Christiane Joubert : Au sein de la relation de couple, il y a plusieurs façons d'être en lien qui s'articulent entre-elles :

- la recherche de l'identique, du même (ce qui fait qu'il y a des projets communs dans un couple)

- la recherche du soutien (on peut compter sur l'autre)

- l'attrait de la différence qui amène le désir (je le trouve beau, je la trouve séduisante, etc.).

"Le couple fusionnel est en danger quand l'un se noie dans l'autre et réciproquement"

 La relation fusionnelle se crée quand les deux partenaires du couple cherchent l'identique, le même, de façon prédominante et qu'ils ne peuvent pas se quitter sans la peur de se perdre. Alors ils font tout ensemble, jusqu'à ce que cela devienne étouffant, insupportable. Ils perdent chacun leur espace individuel. L'un se noie dans l'autre et réciproquement. A ce moment-là, cela devient dangereux, car ils peuvent en arriver à ne plus se supporter et à fuir. Mais ils peuvent aussi se contraindre, se dénigrer, se tyranniser réciproquement, sans pouvoir se séparer, ce qui les fait beaucoup souffrir individuellement. Ils ne peuvent ni vivre ensemble, ni se séparer et se sentent pris dans un cercle vicieux insupportable.
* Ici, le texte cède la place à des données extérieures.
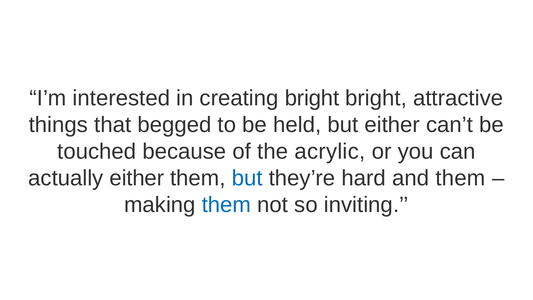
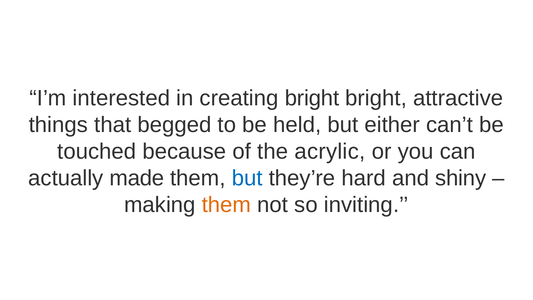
actually either: either -> made
and them: them -> shiny
them at (226, 205) colour: blue -> orange
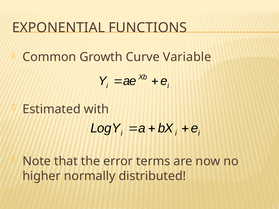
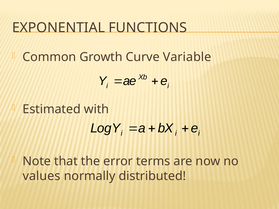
higher: higher -> values
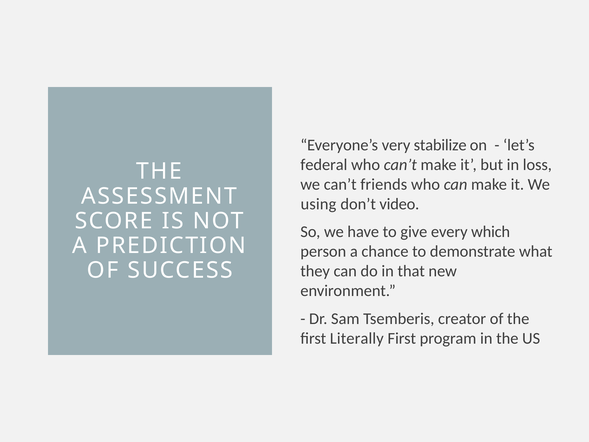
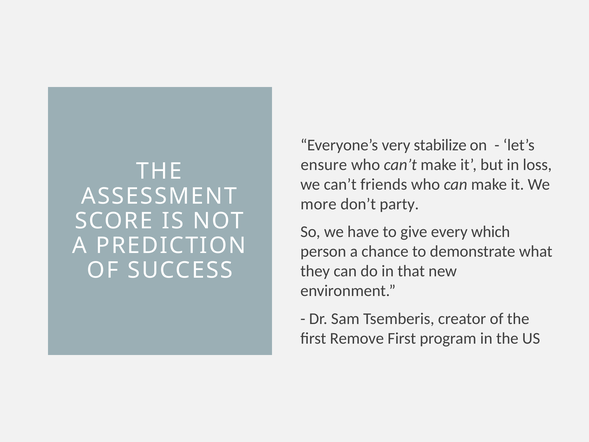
federal: federal -> ensure
using: using -> more
video: video -> party
Literally: Literally -> Remove
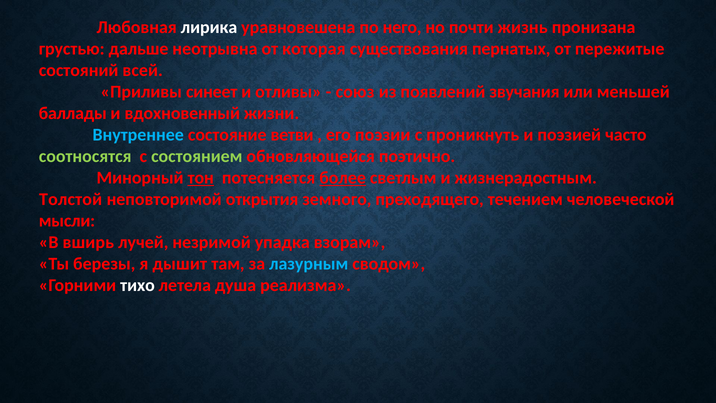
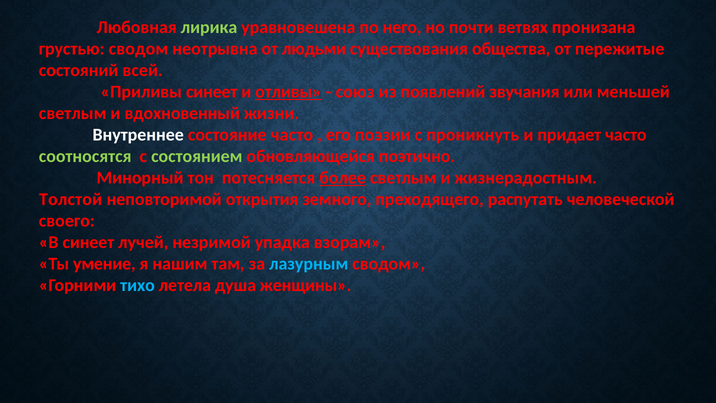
лирика colour: white -> light green
жизнь: жизнь -> ветвях
грустью дальше: дальше -> сводом
которая: которая -> людьми
пернатых: пернатых -> общества
отливы underline: none -> present
баллады at (73, 113): баллады -> светлым
Внутреннее colour: light blue -> white
состояние ветви: ветви -> часто
поэзией: поэзией -> придает
тон underline: present -> none
течением: течением -> распутать
мысли: мысли -> своего
В вширь: вширь -> синеет
березы: березы -> умение
дышит: дышит -> нашим
тихо colour: white -> light blue
реализма: реализма -> женщины
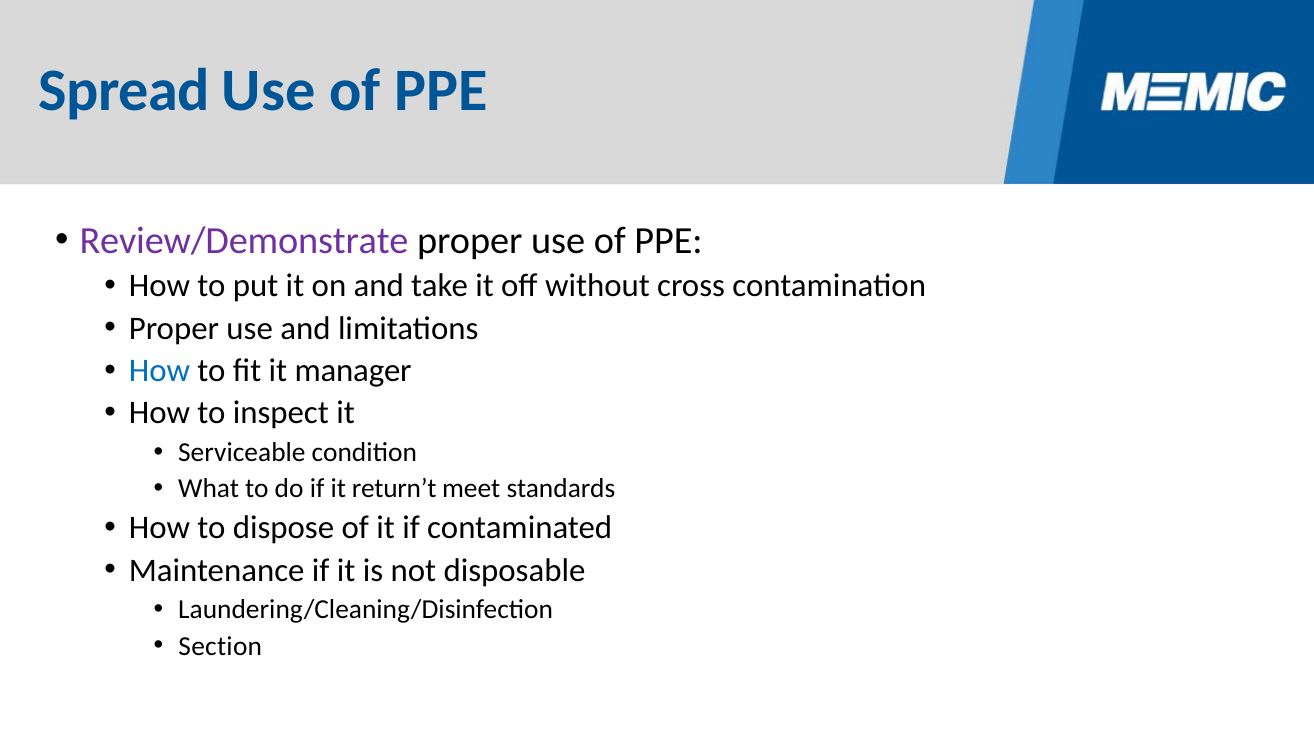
 Le couple passionnel est fondé sur l'état amoureux, avec aussi des aspects fusionnels, mais il y a du désir, de l'élan vers l'autre, "un seul être vous manque et tout est dépeuplé", selon cette phrase célèbre. La difficulté arrive au moment où l'état amoureux s'estompe (car il ne dure pas) et au moment donc du réaménagement de la relation au quotidien. L'autre est perçu alors dans sa réalité, son existence propre et c'est décevant car il n'est plus idéalisé, comme dans l'état passionnel.

"Pour les passionnels, la difficulté arrive au moment où l'état amoureux s'estompe"
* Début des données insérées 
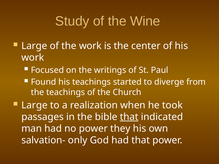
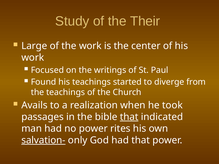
Wine: Wine -> Their
Large at (34, 105): Large -> Avails
they: they -> rites
salvation- underline: none -> present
Cette période est délicate car il faut accepter l'autre dans sa différence et cela peut entraîner la séparation surtout si la désillusion est trop grande : "Je le trouvais merveilleux et voilà qu'au quotidien il me devient insupportable, il travaille trop, ne range pas ses affaires, ne fait plus attention à moi etc.".

On peut tendre vers un couple indépendant, où chacun vit pour soi, sans se préoccuper de l'autre. Les projets communs disparaissent, les partenaires cohabitent, les relations sexuelles disparaissent et la question se pose : que faisons-nous encore ensemble ?

 Le couple complice poursuit ses projets communs, accepte les différences et les partenaires peuvent se soutenir l'un l'autre. Ils sont complices dans la vie et face aux difficultés se font confiance. Ils doivent alors entretenir le désir l'un pour l'autre, se laisser surprendre, accepter l'inconnu aussi.